In October 2011, at the Predictive Analytics World conference in New York City, IBM shared the supercomputer Watson, made famous by beating Jeopardy champions Ken Jennings and Brad Rutter, at the Expo. Conference attendees could go head-to-head with Watson answering jeopardy-style questions. With great pride, I can say I beat Watson in a best of three questions. Before you deem me a “super-genius” (I am no Xander), let me confess two things. The smartest thing I did was quit while I was ahead; I have no doubt Watson would have crushed me over an extended period of time. Second, the questions I beat Watson on regarded popular culture. The first question about candy, “What is Baby Ruth?” and the second question about television, “What is Friends?”
What makes Watson so impressive is its mastery of the English language. Anyone who has tried to learn a second language knows what makes language difficult are the subtleties that can only be deciphered with context and experience. It is our ability to process and use judgment that make the human brain a supercomputer like no other.
What attracted me to the conference was keynote Tom Davenport, author of Competing on Analytics and a workshop on common data mining mistakes by Dr. John Elder. Most of the attendees were brilliant technologists, engineers and mathematicians. Needless to say, I was probably the only human capital specialist in the Hilton ballroom.

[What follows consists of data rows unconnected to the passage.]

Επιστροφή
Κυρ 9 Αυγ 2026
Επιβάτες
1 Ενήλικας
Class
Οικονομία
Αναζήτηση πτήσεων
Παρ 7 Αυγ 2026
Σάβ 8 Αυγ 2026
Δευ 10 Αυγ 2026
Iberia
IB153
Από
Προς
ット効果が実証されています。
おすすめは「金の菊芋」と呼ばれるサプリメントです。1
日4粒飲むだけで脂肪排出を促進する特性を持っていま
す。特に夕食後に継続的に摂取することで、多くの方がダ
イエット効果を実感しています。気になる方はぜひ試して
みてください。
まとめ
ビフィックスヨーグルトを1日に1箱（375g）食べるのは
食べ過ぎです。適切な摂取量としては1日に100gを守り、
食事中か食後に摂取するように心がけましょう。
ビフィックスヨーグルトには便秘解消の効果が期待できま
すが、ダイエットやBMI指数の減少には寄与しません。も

In the vernacular of the conference, data mining and predictive analytics were used synonymously. Dr. Elder described data mining as “a blend of business system engineering, elegant statistical methods and industrial strength computing” but concluded it is “still art more than science.” Elder advises we should think about data mining and the associated technology not as a robot delivering answers but like the Iron Man suit enhancing our decision-making capabilities.
Key take-aways from:
The Best and the Worst of Predictive Analytics: Predictive Modeling Methods and Common Data Mining Mistakes
Take precautions to guard against “proving” something random is real. Human beings are expert pattern finders, and without using a disciplined two-step analysis approach, it is easy to fall prey to our instincts. A two-step analysis means we cannot judge the quality of a first-generation result until we can examine a second generation or, as Elder put it, “we can’t determine how well the child turned out until we see the grandchild.”

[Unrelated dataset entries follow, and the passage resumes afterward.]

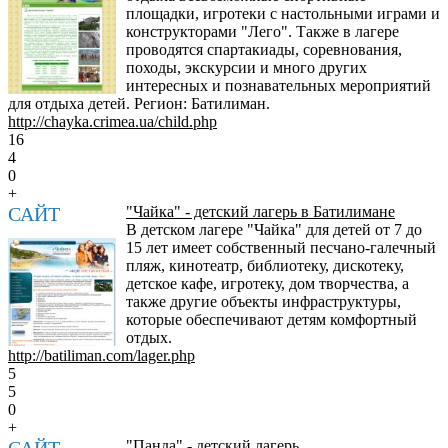
площадки, игротеки с настольными играми и
конструкторами "Лего". Также в лагере
проводятся спартакиады, соревнования,
походы, экскурсии и много других
интересных и познавательных мероприятий
для отдыха детей. Регион: Батилиман.
http://chayka.crimea.ua/child.php
16
4
0
+
САЙТ
"Чайка" - детский лагерь в Батилимане
В детском лагере "Чайка" для детей от 7 до
15 лет имеет собственный песчано-галечный
пляж, кинотеатр, библиотеку, дискотеку,
детское кафе, игротеку, дом творчества, а
также другие объекты инфраструктуры,
которые обеспечивают детям комфортный
отдых.
http://batiliman.com/lager.php
5
5
0
+
САЙТ
"Панда" - детский лагерь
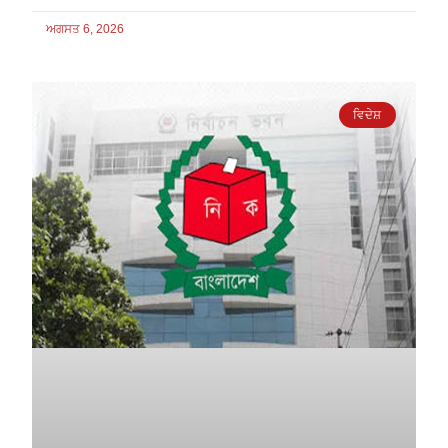
ਅਗਸਤ 6, 2026
ਵਿਦੇਸ਼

- Another danger to guard against is sampling errors or “leaks from the future.” Statistics tells us the strength of a relationship among a random sample of data points, the key word being random. When we start adding criteria to our sample, we influence the results. I accept we may not have the time or resources in organizations to conduct the advanced techniques Dr. Elder presented as best practices. The lesson I took away is this: when evaluating a result, especially R2, understand how the sample was constructed. A carefully pruned sample should have a higher R2 than a true random sample.

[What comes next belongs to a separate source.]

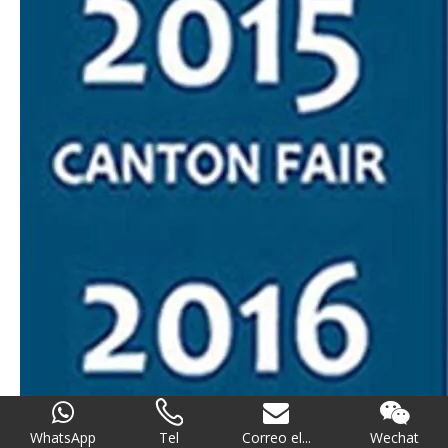
WhatsApp
Tel
Correo el...
Wechat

- My favorite lesson: Fancier tools equate to more ways to mess up. Dr. Elder provided many examples of colleagues who became so enamored with the technology or their techniques that they lost sight of the problem they were trying to solve. Elder’s advice for success is persistence, attitude, teamwork and humility, or PATH.
PATH to success:
- Persistence - Attack repeatedly, from different angles. Automate essential steps. Externally check work.
- Attitude - Optimistic, can-do.
- Teamwork - Business and statistical experts must cooperate. Does everyone want the project to succeed?
- Humility - Learning from others requires vulnerability. Don't expect too much of technology.
All the technology at the Expo was impressive, even “mind-blowing,” but a realization came over me. Our technology “overlords” will always need us…the converse is not true. Of course, it would be an inconvenience, to say the least, to go back and have to calculate standard deviation, t-tests and confidence intervals by hand, but it can be done. Children can be taught (and even entertained) without the use of an electrical outlet. We might even start to remember phone numbers again. The point is, while the technological capability is awesome, without human interpretation and judgment, it is merely a parlor trick.